Though they mainly hunt on the ground, some of these dogs have reputedly clambered up a tree after their prey.
These dogs were developed into the “walker” hounds until they were out-crossed with a stolen dog from Tennessee of unknown roots in 1945. The resulting dogs were named Treeing Walker Coonhounds and classified as a new breed.
The American Kennel Club (AKC) recognized the breed in 2012. They were the last of the coonhounds to earn inclusion from the AKC.
3. How Friendly Are Treeing Walker Coonhounds?
This is a fast, active dog breed.
Although they are friendly, confident and great with kids and other dogs, Treeing Walker Coonhounds follow their noses. They are intelligent, competitive and love to work.

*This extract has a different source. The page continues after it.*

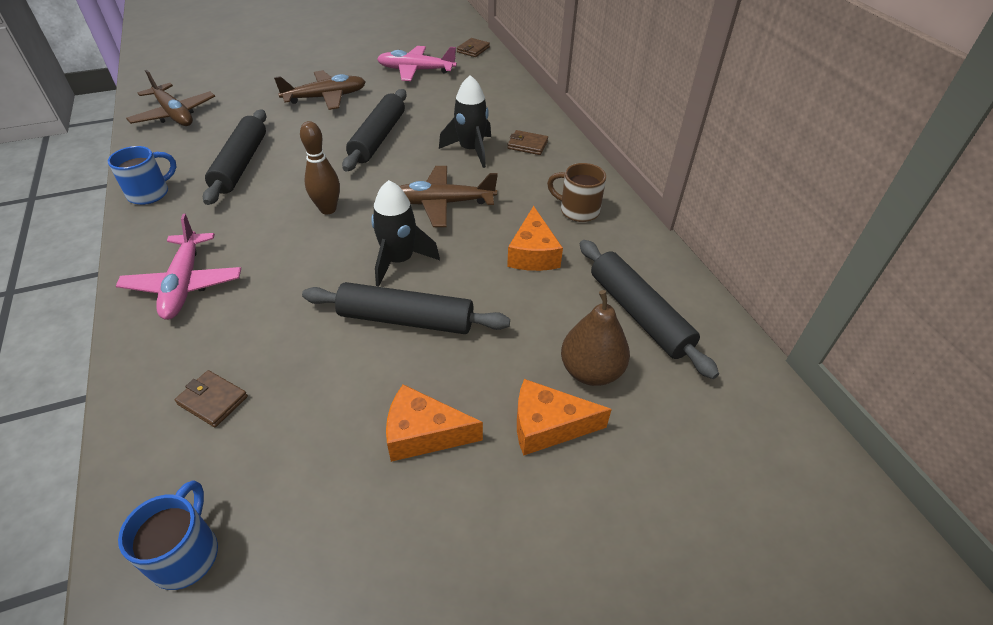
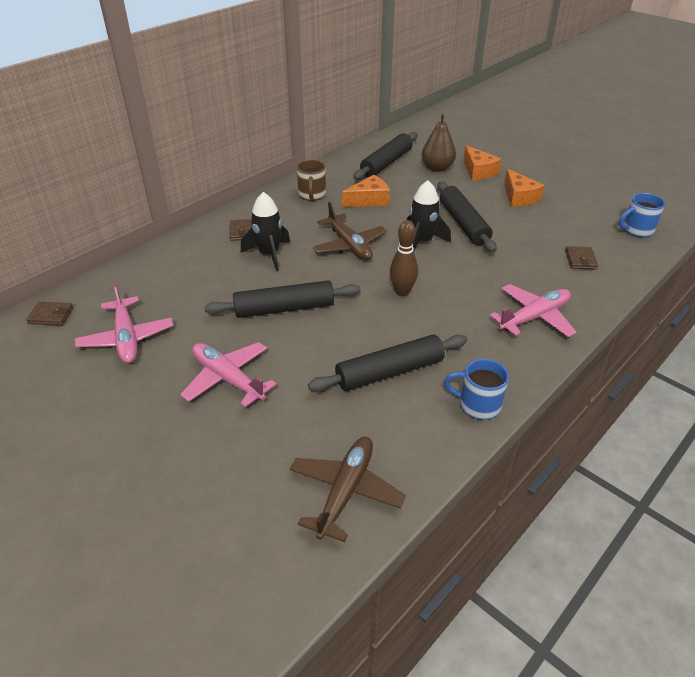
camera: 115 degrees left, 5 degrees down
(326, 97) = (227, 379): brown plane -> pink plane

These dogs need regular exercise and reinforced training. Without them, these dogs can become stubborn and destructive.
4. Is This the Right Dog for You?
HIGH: Treeing Walker Coonhounds are active dogs who need regular, daily exercise. They love to work and have a high endurance level. They do well in warm climates and are considered too active for apartment life.
LOW: This breed requires minimal maintenance with a weekly brushing on the short coats and baths as needed. Clean the large ears regularly to prevent an ear infection.
Shedding is minimal to average. In addition to the ear cleaning, be sure to brush your coonhound’s teeth and clip their nails regularly.
LOW: This breed is extremely healthy with no notable genetic conditions. The ears may be prone to infection because of their size, and there is a chance of hip dysplasia.
Working dogs of this breed may encounter a higher chance of injury or cuts associated with their jobs.
Because the dogs chase wild raccoons and may come in direct contact with them regularly, people with working hounds should be diligent with rabies vaccinations.
Learn more about the Treeing Walker Coonhound in this video:
5. How to Adopt a Treeing Walker Coonhound
If you are considering adding a Treeing Walker Coonhound to your family, look into rescues and adoption resources first. Try out Petful’s online adoptable pet search.
If you decide to go the breeder route, please make sure the breeder is reputable and get to know the classic puppy mill warning signs.